Saturday, January 18, 2020

Thought Experiment- Love


I am starting off with insight on how I want this blog post to be interpreted. I speak from my own experience. I speak my truth and share my feelings. You are welcome to agree or disagree. I’ve just had a lot going on that I felt inspired to write about.

I have been trying to structure my overthinking. I like to overthink, and I over-explain myself because I tend to feel misunderstood. Instead of just mindless thinking, I have done things that philosophers have been doing throughout the ages- thought experiments. Thought experiments are “devices of the imagination. They are employed for various purposes such as an entertainment, education, conceptual analysis, exploration, hypothesizing, theory selection, theory implementation, etc.” -For Source click here.

Here was my thought experiment- If love was personified, how would it act?
I began to create Love the person. It would be easy to be around Love. I could speak freely to them without any fear of judgment. They would ask questions to clarify what I was feeling or saying before reacting. They would share their thoughts freely even if it was to point out something bad or good. They would have healthy boundaries, and I would respect them.
I started to feel like Love was perfect, but then I imagined Love sitting on the edge of a bed crying. They just kept saying “this is too good to be true.” And then Love walked out of my thought experiment.
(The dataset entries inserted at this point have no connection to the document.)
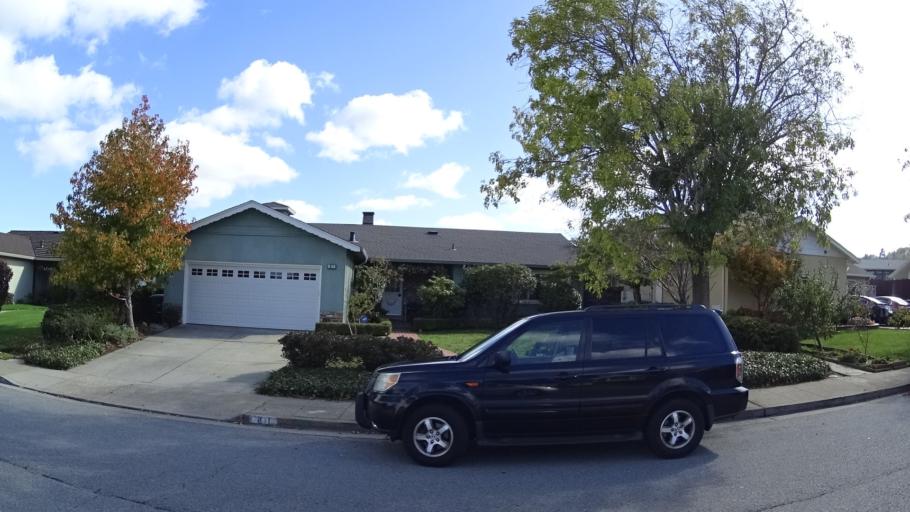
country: US
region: California
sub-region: San Mateo County
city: Millbrae
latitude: 37.5920
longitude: -122.3909
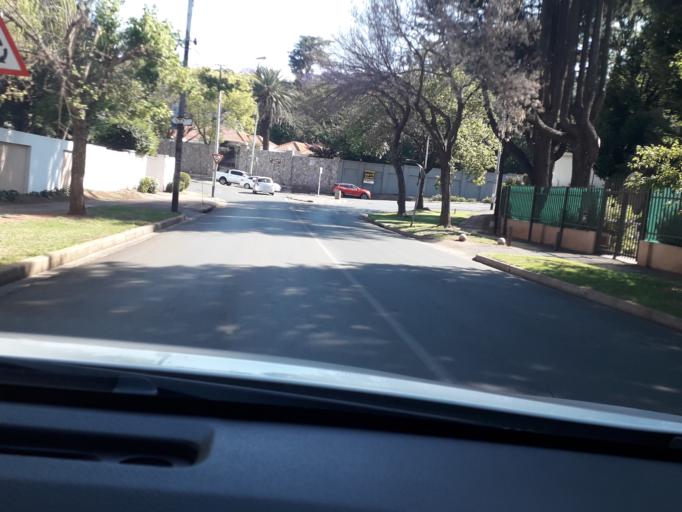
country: ZA
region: Gauteng
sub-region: City of Johannesburg Metropolitan Municipality
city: Johannesburg
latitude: -26.1794
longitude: 28.0213
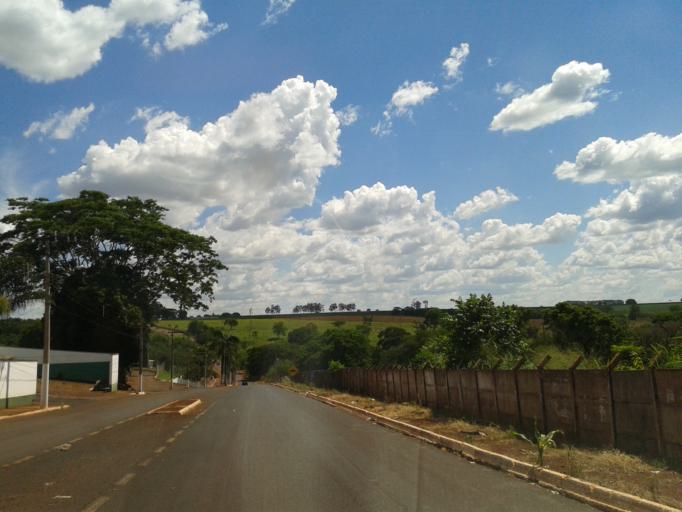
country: BR
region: Minas Gerais
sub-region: Centralina
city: Centralina
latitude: -18.7300
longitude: -49.2036
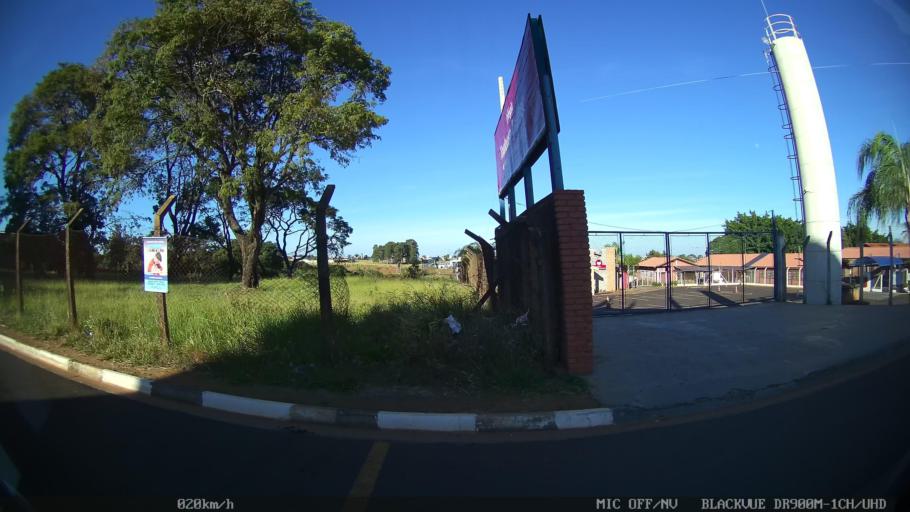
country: BR
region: Sao Paulo
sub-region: Franca
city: Franca
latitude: -20.5641
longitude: -47.4061
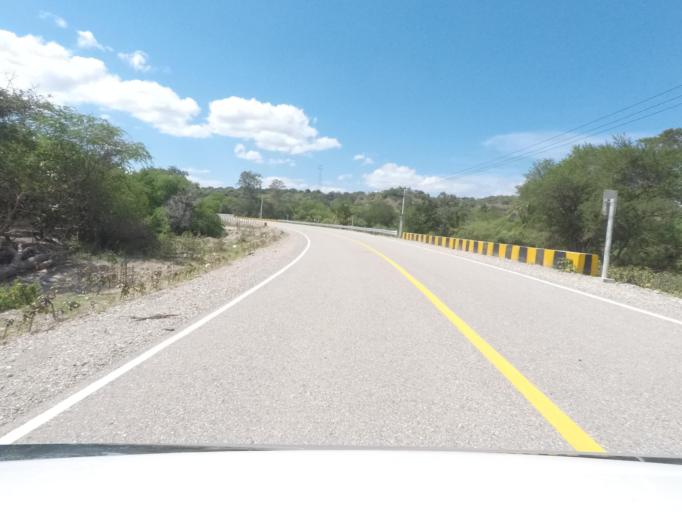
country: TL
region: Lautem
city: Lospalos
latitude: -8.4201
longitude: 126.7834
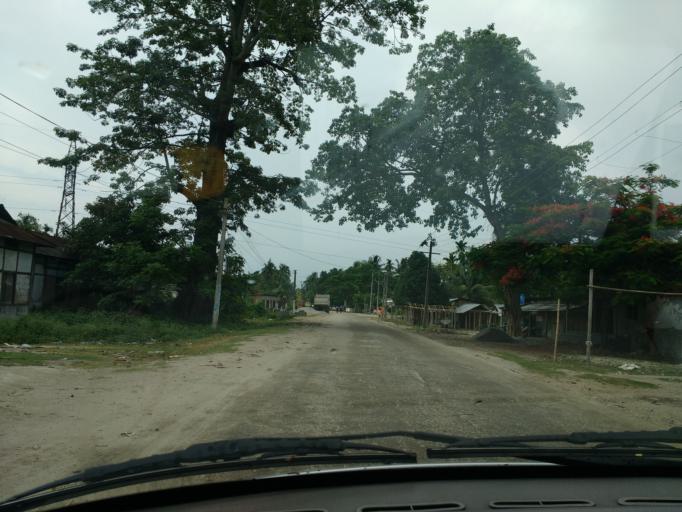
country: IN
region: Assam
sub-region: Udalguri
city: Udalguri
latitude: 26.7329
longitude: 92.2154
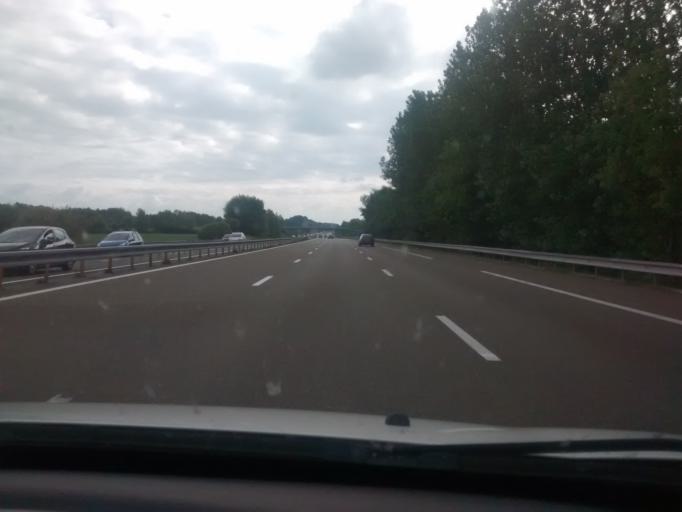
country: FR
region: Centre
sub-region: Departement d'Eure-et-Loir
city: Authon-du-Perche
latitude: 48.2225
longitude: 0.9668
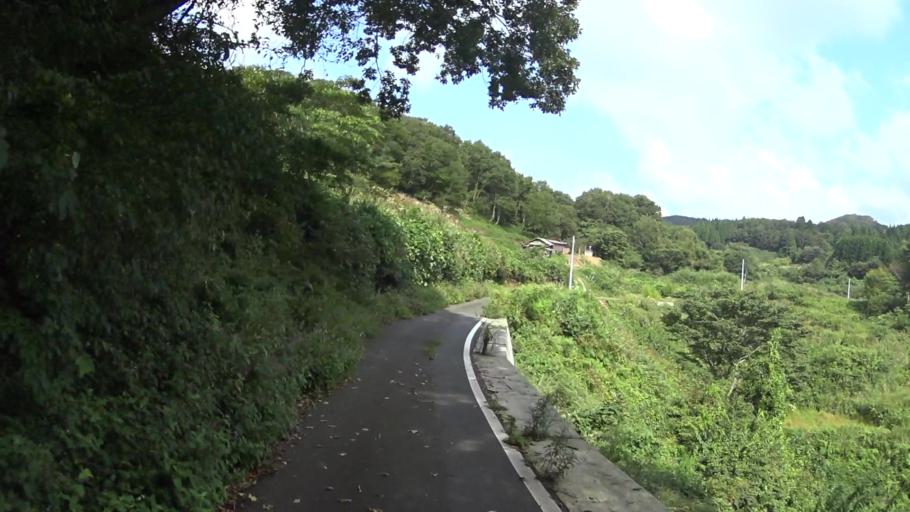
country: JP
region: Kyoto
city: Miyazu
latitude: 35.6396
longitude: 135.1815
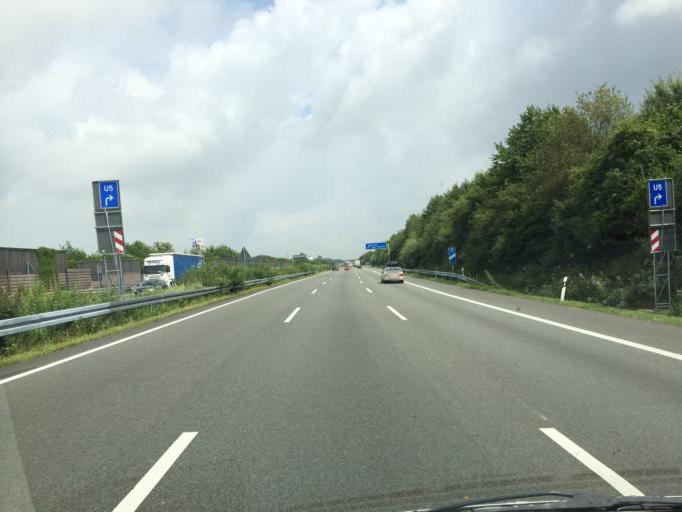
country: DE
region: Lower Saxony
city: Rehren
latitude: 52.2319
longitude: 9.2420
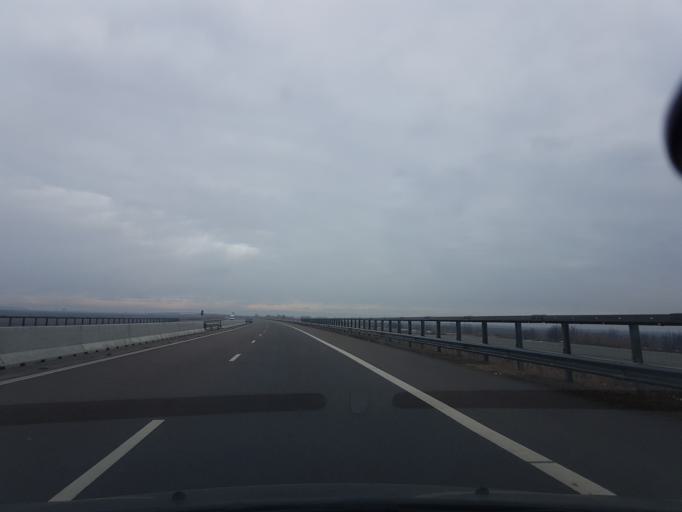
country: RO
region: Ilfov
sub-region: Comuna Gruiu
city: Gruiu
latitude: 44.7336
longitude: 26.2554
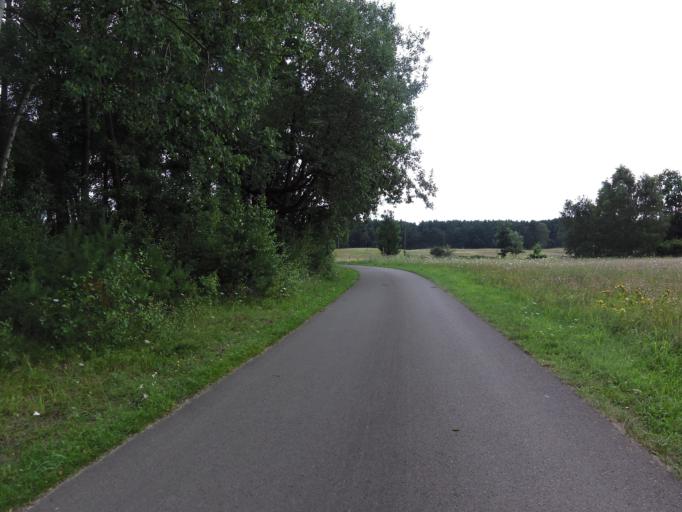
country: DE
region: Brandenburg
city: Lychen
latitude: 53.2666
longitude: 13.3046
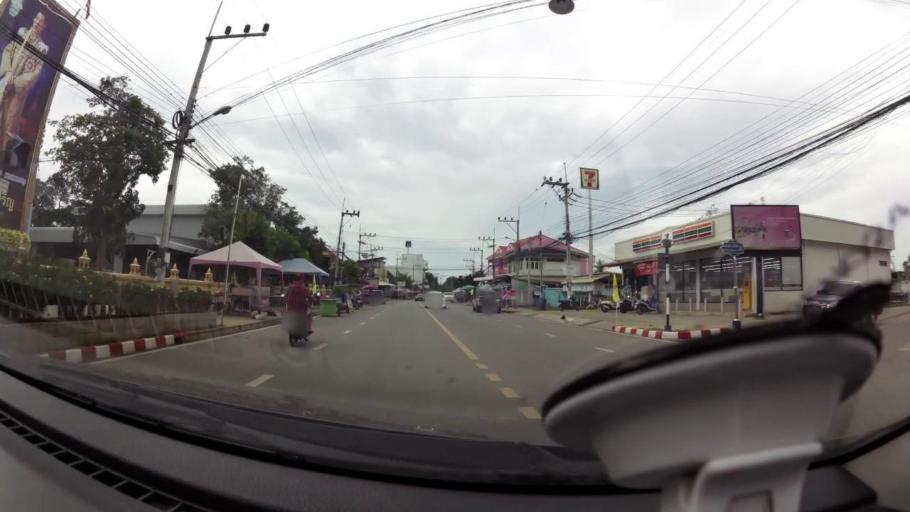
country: TH
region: Prachuap Khiri Khan
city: Pran Buri
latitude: 12.3972
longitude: 99.9899
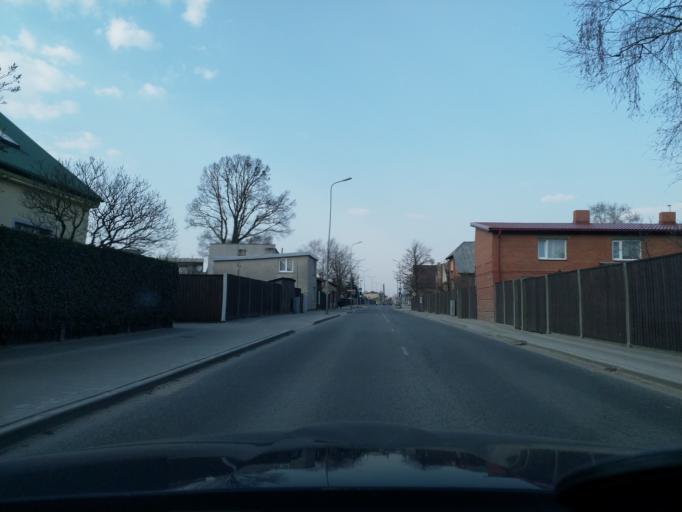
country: LV
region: Liepaja
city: Liepaja
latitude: 56.4993
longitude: 21.0211
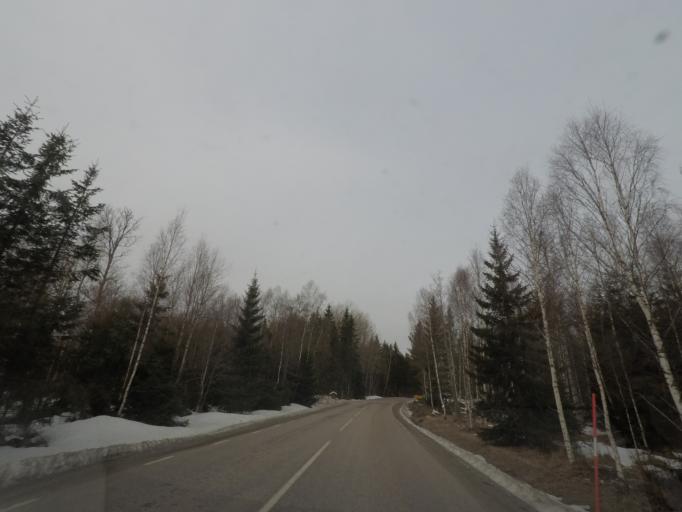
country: SE
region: Vaestmanland
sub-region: Vasteras
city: Skultuna
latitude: 59.7420
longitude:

From the natural progression of my own imagination, I realized I have some negative feelings towards love. I don’t believe it exists the way I want it to. I know I can love people platonically. I know I can be infatuated by someone. But romantic love doesn’t make sense to me.

I told a friend I was lonely. She told me to download an app. I’ve used apps before and I’m still single. It’s been a while, so I told my coworker, “you make my profile, I’ll try the app.” She did. I started out with a single picture. My eyes were covered with sunglasses, my mouth covered by a bandana, and I had a helmet on my head. So that picture has more context, I was riding a four-wheeler. The little I had on my profile was created by my coworkers who already know me. My profile read:
PENGUINS!!!

I write songs and have a YouTube channel.

My family is important to me.

It was amazing how many guys messaged me based on so little information. The majority of them wanted better pictures of me. I obliged and put some that actually showed my face. Once I did that, there were messages that started with “hey beautiful” or “Hi cutie.” Basic flirtatious moves. As the messages continued so did the spectrum of guys who wanted to talk to me.  

I began to categorize the guys into these categories:
  • ·        I was not physically attracted to them
  • ·        I tried to be nice, but they were creepy
  • ·        They wanted to have sex
  • ·        All the above
No matter how hard I wanted to carry on a regular conversation that had nothing to do with sex, the guys directed the conversation back to sex or hinting at sex. I got asked a lot of personal sexual questions. Some that were just poorly thought out, but just an excuse to mention cum. I got asked if I wanted to hook-up a lot.

Despite the lack of quality in most of my conversations, I gave out my number or Snapchat to a few guys. I was punished with unwanted dick pics. It only took two to make me delete my account. I felt dehumanized.  

I don’t know what you’re thinking at this point. Hear me out though. Maybe you’re tired of this too.

People don’t understand why I am single. I am lonely. I won’t deny that I feel like something is missing in my life that feels like a gaping hole in my chest. Maybe that is supposed to be filled by a person or maybe I’m just caught up in the idea that it’s supposed to be. The truth is I would rather be lonely than settle for being a sexual object. I would rather be lonely than meet up with a guy at the bar who probably just wants sex. I’d rather be lonely than convince someone to want to be with me.

Is it just me that attracts the kind of guys I don’t want or attracted to the ones I can’t have?

I want something that seems like it should be so simple and so easy, but it’s not. I want to be loved for my mind. I want to be wanted because I exist and it’s mildly entertaining for someone to be a part of my everyday life or even just some of it. Whether we have sex or don’t have sex is irrelevant. I would know I could count on them.

I am no expert on love. I don’t understand it in the magnitude that it can be or isn’t. I encourage you, though to do your own thought experiment about love. What is love personified to you?